If n=m^3-m for some integer m, then n is a multiple of 6.

My work so far:
Suppose n=m^3 - m. Thus n=m(m-1)(m+1). First if m=2k for some integer k. Thus n=(2k)(2k-1)(2k+1)= 2 (k(2k-1)(2k+1)). Also if m=2k+1 for some integer k, then n=(2k+1)(2k)(2k+2)=2(k(2k+1)(2k+2))
Thus n is divisible by 2.
I would like to find out how n is also divisible by 3 because if n is divisible by 3 as well then n would be divisible by 6.
Answer by jsmallt9(3758) (Show Source):
You can put this solution on YOUR website!
If n=m^3-m for some integer m, then n is a multiple of 6.

My work so far:
Suppose n=m^3 - m. Thus n=m(m-1)(m+1).
This is correct.
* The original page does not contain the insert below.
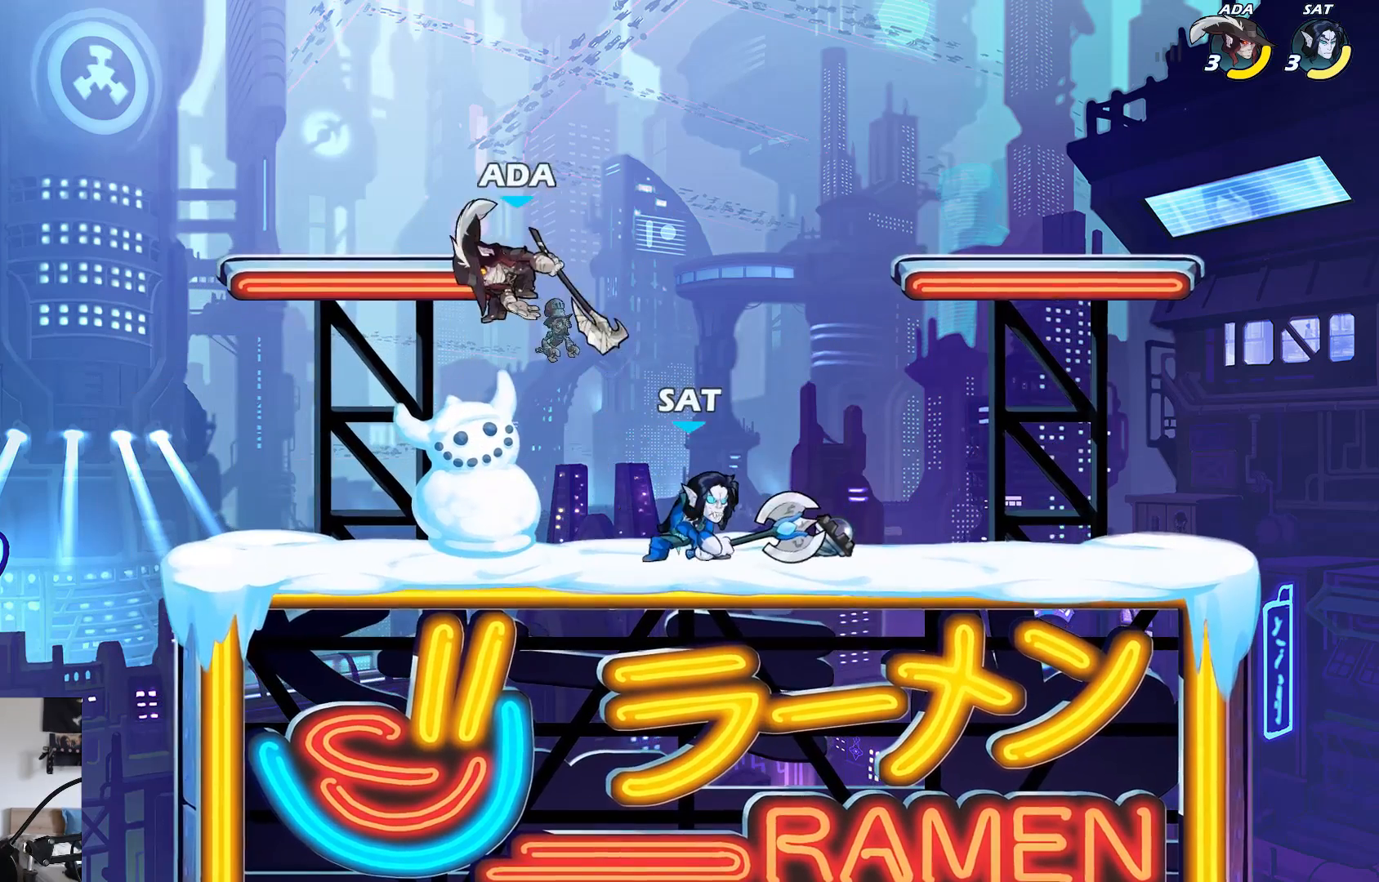
{"buttons": [], "left_stick": "down-right", "events": [[300, "left_stick", "up-right"], [317, "A", "down"], [433, "A", "up"], [483, "left_stick", "down-right"]]}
From this point I would say
If m is an integer, then (m-1), m, and (m+1) are 3 consecutive integers
In any set of 3 consecutive integers, there will be a multiple of 2 and a multiple of 3.
Any number that is the product of a multiple of 2 and a multiple of 3 will be a multiple of 6.

This may not be particularly formal as a proof but the logic is perfectly sound.